### [Your goal]
Reproduce word for word, from the entries below, the line with "groupe MF Brands", the line with "courant. Rigueur et", and every line between them, and nothing more.

### [Listed records]

[Start of section]

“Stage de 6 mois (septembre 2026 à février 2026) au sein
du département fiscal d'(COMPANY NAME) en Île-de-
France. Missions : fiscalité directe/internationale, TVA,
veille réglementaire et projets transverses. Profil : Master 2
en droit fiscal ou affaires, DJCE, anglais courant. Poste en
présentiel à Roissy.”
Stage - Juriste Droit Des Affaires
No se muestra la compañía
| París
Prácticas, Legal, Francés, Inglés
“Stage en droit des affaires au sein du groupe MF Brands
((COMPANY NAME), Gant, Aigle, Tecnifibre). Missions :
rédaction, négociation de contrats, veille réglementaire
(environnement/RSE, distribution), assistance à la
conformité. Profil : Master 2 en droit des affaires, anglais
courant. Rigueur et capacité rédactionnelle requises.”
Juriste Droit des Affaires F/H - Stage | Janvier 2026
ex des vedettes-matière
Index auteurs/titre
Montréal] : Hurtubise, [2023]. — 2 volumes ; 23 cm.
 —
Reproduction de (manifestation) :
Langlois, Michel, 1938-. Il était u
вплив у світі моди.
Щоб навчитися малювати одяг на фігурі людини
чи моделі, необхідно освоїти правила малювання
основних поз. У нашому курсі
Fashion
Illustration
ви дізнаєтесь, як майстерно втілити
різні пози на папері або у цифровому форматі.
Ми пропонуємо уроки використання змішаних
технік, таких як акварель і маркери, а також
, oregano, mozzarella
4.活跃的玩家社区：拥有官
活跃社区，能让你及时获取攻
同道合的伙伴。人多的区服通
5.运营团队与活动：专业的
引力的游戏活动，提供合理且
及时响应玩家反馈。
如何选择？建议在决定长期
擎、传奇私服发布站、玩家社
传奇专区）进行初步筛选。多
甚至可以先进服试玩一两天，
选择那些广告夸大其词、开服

[End of section]

### [Solution for this problem]
“Stage en droit des affaires au sein du groupe MF Brands
((COMPANY NAME), Gant, Aigle, Tecnifibre). Missions :
rédaction, négociation de contrats, veille réglementaire
(environnement/RSE, distribution), assistance à la
conformité. Profil : Master 2 en droit des affaires, anglais
courant. Rigueur et capacité rédactionnelle requises.”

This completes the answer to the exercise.